Vorwort des Herausgebers

AUF EINEM PASSAGIERDAMPFER, auf der Passage von New York nach Buenos Aires, kommt es zu einer außergewöhnlichen Konfrontation: Der amtierende Schachweltmeister Mirko Czentovic, ein derber, unsensibler Mensch, dessen Inselbegabung für Schach alleine und verloren in charakterlicher Ödnis liegt, tritt auf Veranlassung weiterer Passagiere gegen den geheimnisvollen, sensiblen Österreicher Dr. B. an. – Und dieser besiegt mit spielerischer Leichtigkeit und Eleganz den Großmeister. Doch woher hat B. seine Schachkunst? Es ist ein dunkles Geheimnis, das sich im weiteren Verlauf des Spiels bitter Bahn bricht.

Der Ich-Erzähler, ein österreichischer Emigrant, schildert das Aufeinandertreffen der beiden so unterschiedlichen Naturen: Hier Großmeister Czentovic, als Kind »maulfaul und dumpf«, heute ein arroganter, abweisender und primär an Geld interessierter Mensch. Auf der anderen Seite der kultivierte ›Dr. B.‹, der zunächst nur helfend in die hoffnungslose Schachpartie eines Mr. McConnor gegen Czentovic eingreift, und, als sein überragendes Talent sichtbar wird, sich von den Anwesenden gedrängt sieht, tags darauf alleine gegen den Weltmeister zu spielen.

Erst langsam lüftet sich B.’s Geheimnis: Im Schachspiel ist er Autodidakt, auch hatte er noch niemals Schachfiguren in der Hand, nie ein Schachbrett vor sich liegen. Nein, all seine Partien spielte er bisher im Geiste. – Anderntags, an Deck, gelingt es dem Erzähler, mehr über B.’s Schachgenie zu erfahren: ein bitteres Geheimnis tut sich auf ...

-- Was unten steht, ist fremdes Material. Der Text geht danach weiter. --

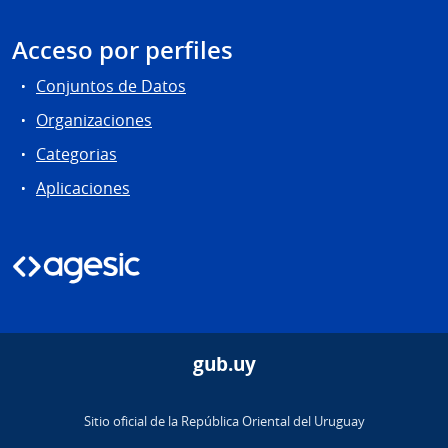
Acceso por perfiles
Conjuntos de Datos
Organizaciones
Categorias
Aplicaciones
gub.uy
Sitio oficial de la República Oriental del Uruguay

So treten also die beiden Spieler auf der Schiffspassage gegeneinander an, und die Zuseher ahnen nichts davon, in welcher Gefahr Dr. B. schwebt, in den manischen Zustand, den das Schachspiel in ihm auslösen kann, zurückzufallen ...

Stefan Zweig selbst war, wie Zeitgenossen berichten, ein eher durchschnittlicher Schachspieler, und zog, zur Schilderung einiger technischer Schachdetails, eine damals gängige Schachfibel zu Rate. Doch um Schach geht es auch nur oberflächlich in der Schachnovelle. Das Spiel ist das Medium, das Transportmittel für die tiefere Symbolik des Buches: Hier der ungeschlachte, tumbe und stur wie ein Panzer agierende Czentovic, auf der anderen Seite der sensible, gebildete Dr. B. – die Protagonisten sind Stellvertreter für die damals rivalisierenden Strömungen der Zeit, in denen das Tumbe, der Nationalsozialismus, die Oberhand gewann.

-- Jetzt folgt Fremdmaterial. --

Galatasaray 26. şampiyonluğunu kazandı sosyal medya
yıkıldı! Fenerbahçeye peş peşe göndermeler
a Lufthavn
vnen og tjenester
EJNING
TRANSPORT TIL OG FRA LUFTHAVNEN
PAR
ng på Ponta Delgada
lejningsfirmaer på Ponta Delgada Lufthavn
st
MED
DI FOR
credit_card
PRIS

STEFAN ZWEIG wurde am 28. November 1881 in Wien geboren, wo er auch seine Kindheit und Jugendjahre verbrachte. Er studierte Philosophie, Romanistik und Geschichte, reiste viel, unter anderem 1910 nach Indien und 1912 nach Amerika. Schon als sehr junger Mann machte er sich einen Ruf als Übersetzer unter anderem von Verlaine und Baudelaire und arbeitete verschiedenen Zeitschriften als Autor zu. Während der 1920er und 30er Jahre wurde er zu einem der erfolgreichsten deutschsprachigen Autoren.

1934 emigrierte Stefan Zweig nach England und 1940 nach Brasilien. Bedrückt durch die politischen Entwicklungen in Deutschland und Europa nahm er sich, zusammen mit seiner zweiten Frau Charlotte Altmann, in der Nacht auf den 23. Februar 1942 durch eine Schlafmittelüberdosis das Leben. Er hatte sich zeitlebens als kosmopolitischer Intellektueller, als Europäer und Pazifist verstanden. »Seine Werke verbinden hohe moralische und ethische Ansprüche mit dem Bemühen um den Erhalt der alten geistigen Werte«, schreibt der Brockhaus Literatur.

Die Schachnovelle wurde 1942 veröffentlicht, kurz vor Stefan Zweigs Tod im brasilianischen Petrópolis.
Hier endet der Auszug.